NASA’s twin-rotor Mars Helicopter and its protective carrier have been attached to the belly of the agency’s Mars 2020 rover, now in final assembly at the Jet Propulsion Laboratory in Pasadena, California. The helicopter, expected to be the first aircraft to fly on another world, will remain encapsulated until after landing and deployed to the surface in Jezero Crater.
The solar-powered helicopter is a technology demonstrator and as such carries no science instruments. But if it works, second-generation helicopters could be added to future Mars missions, carrying instruments over areas beyond the reach of rovers or stationary landers, making close-range observations of difficult-to-reach targets like cliffs, caves and deep craters possible.

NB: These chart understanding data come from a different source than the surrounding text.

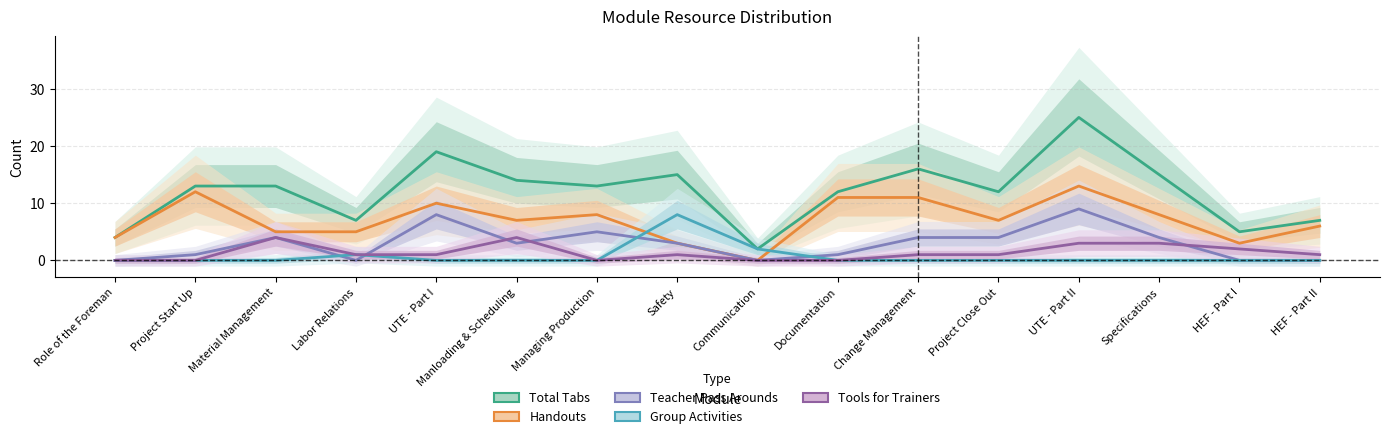

How many positive values does the Teacher Pass Arounds series have?

11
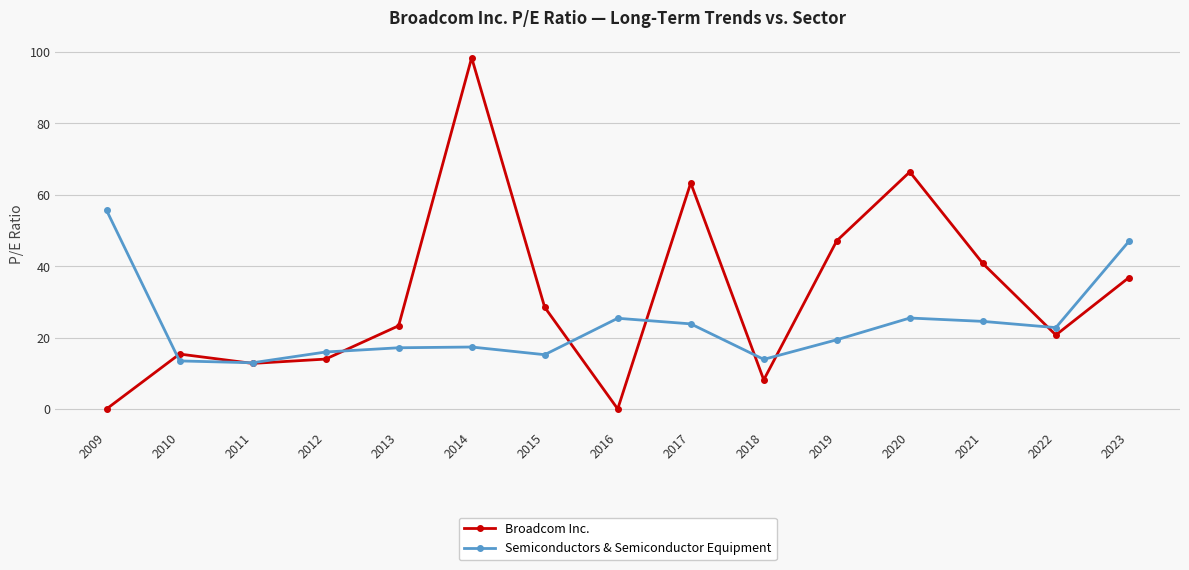

How many data points does each series have?

15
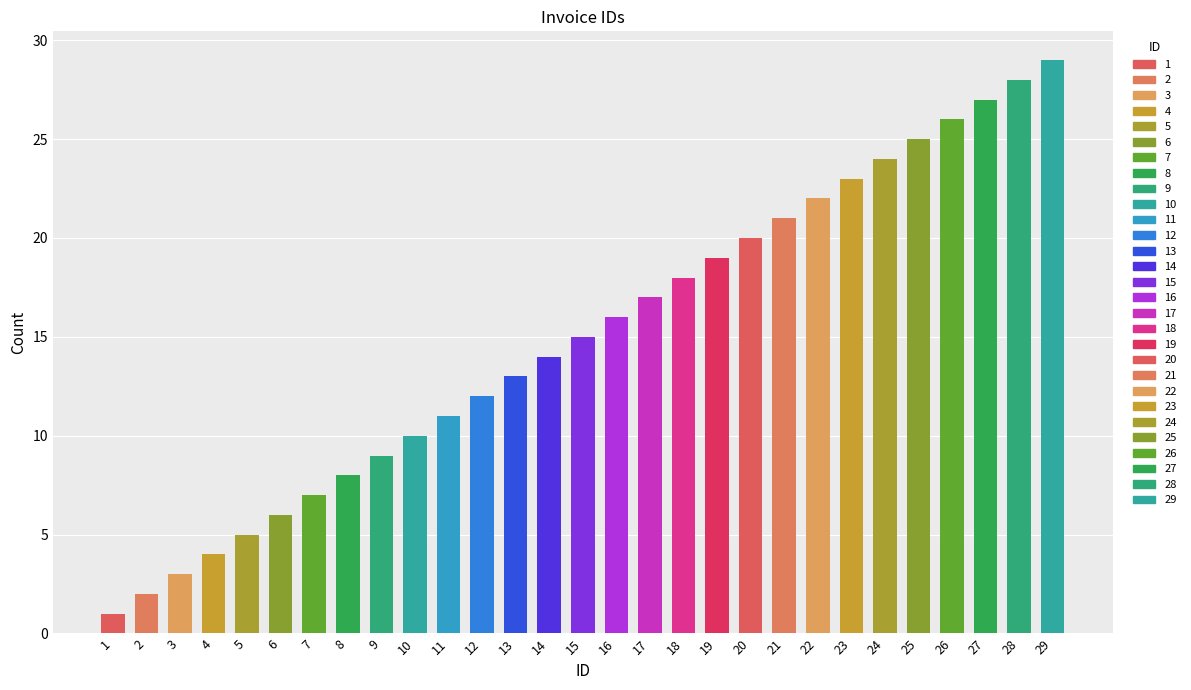

Does the chart contain stacked bars?

No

“Our job is to prove that autonomous, controlled flight can be executed in the extremely thin Martian atmosphere,” said MiMi Aung, the Mars Helicopter project manager at JPL. “Since our helicopter is designed as a flight test of experimental technology, it carries no science instruments. But if we prove powered flight on Mars can work, we look forward to the day when Mars helicopters can play an important role in future explorations of the Red Planet.”
The Mars 2020 rover is scheduled for launch from Cape Canaveral, Florida, in July 2020. Landing in Jezero Crater is expected on 18 February 2021.
“With this joining of two great spacecraft, I can say definitively that all the pieces are in place for a historic mission of exploration,” said Thomas Zurbuchen, NASA’s director of science operations. “Together, Mars 2020 and the Mars Helicopter will help define the future of science and exploration of the Red Planet for decades to come.”